=== Dataset records ===
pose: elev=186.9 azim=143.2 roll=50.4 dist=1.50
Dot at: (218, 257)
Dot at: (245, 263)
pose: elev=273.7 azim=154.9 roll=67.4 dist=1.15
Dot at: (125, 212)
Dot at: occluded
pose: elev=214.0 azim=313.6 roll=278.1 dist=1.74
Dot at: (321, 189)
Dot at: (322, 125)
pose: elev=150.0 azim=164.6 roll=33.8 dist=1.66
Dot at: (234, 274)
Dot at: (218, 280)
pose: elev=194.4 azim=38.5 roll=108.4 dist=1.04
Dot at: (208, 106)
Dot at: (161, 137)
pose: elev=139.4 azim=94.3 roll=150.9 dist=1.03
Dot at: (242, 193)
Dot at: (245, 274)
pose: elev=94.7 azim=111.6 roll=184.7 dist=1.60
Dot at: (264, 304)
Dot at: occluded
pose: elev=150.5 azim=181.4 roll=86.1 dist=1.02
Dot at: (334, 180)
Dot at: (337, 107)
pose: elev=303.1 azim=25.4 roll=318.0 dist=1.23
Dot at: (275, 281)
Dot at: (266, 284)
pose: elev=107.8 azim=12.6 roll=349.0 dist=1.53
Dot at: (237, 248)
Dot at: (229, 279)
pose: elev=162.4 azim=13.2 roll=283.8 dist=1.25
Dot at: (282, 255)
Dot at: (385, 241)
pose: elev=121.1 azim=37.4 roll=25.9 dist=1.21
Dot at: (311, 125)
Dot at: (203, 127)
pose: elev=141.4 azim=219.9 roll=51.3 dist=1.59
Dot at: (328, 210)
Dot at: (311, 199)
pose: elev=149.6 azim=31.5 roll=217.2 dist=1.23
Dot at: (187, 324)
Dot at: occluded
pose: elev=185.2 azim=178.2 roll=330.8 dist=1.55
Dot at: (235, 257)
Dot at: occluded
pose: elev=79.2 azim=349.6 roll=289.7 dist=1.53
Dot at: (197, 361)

=== REQUIREMENT ===
Reproduce the entire listing above line for line, with no changes.

=== FULL OUTPUT ===
pose: elev=186.9 azim=143.2 roll=50.4 dist=1.50
Dot at: (218, 257)
Dot at: (245, 263)
pose: elev=273.7 azim=154.9 roll=67.4 dist=1.15
Dot at: (125, 212)
Dot at: occluded
pose: elev=214.0 azim=313.6 roll=278.1 dist=1.74
Dot at: (321, 189)
Dot at: (322, 125)
pose: elev=150.0 azim=164.6 roll=33.8 dist=1.66
Dot at: (234, 274)
Dot at: (218, 280)
pose: elev=194.4 azim=38.5 roll=108.4 dist=1.04
Dot at: (208, 106)
Dot at: (161, 137)
pose: elev=139.4 azim=94.3 roll=150.9 dist=1.03
Dot at: (242, 193)
Dot at: (245, 274)
pose: elev=94.7 azim=111.6 roll=184.7 dist=1.60
Dot at: (264, 304)
Dot at: occluded
pose: elev=150.5 azim=181.4 roll=86.1 dist=1.02
Dot at: (334, 180)
Dot at: (337, 107)
pose: elev=303.1 azim=25.4 roll=318.0 dist=1.23
Dot at: (275, 281)
Dot at: (266, 284)
pose: elev=107.8 azim=12.6 roll=349.0 dist=1.53
Dot at: (237, 248)
Dot at: (229, 279)
pose: elev=162.4 azim=13.2 roll=283.8 dist=1.25
Dot at: (282, 255)
Dot at: (385, 241)
pose: elev=121.1 azim=37.4 roll=25.9 dist=1.21
Dot at: (311, 125)
Dot at: (203, 127)
pose: elev=141.4 azim=219.9 roll=51.3 dist=1.59
Dot at: (328, 210)
Dot at: (311, 199)
pose: elev=149.6 azim=31.5 roll=217.2 dist=1.23
Dot at: (187, 324)
Dot at: occluded
pose: elev=185.2 azim=178.2 roll=330.8 dist=1.55
Dot at: (235, 257)
Dot at: occluded
pose: elev=79.2 azim=349.6 roll=289.7 dist=1.53
Dot at: (197, 361)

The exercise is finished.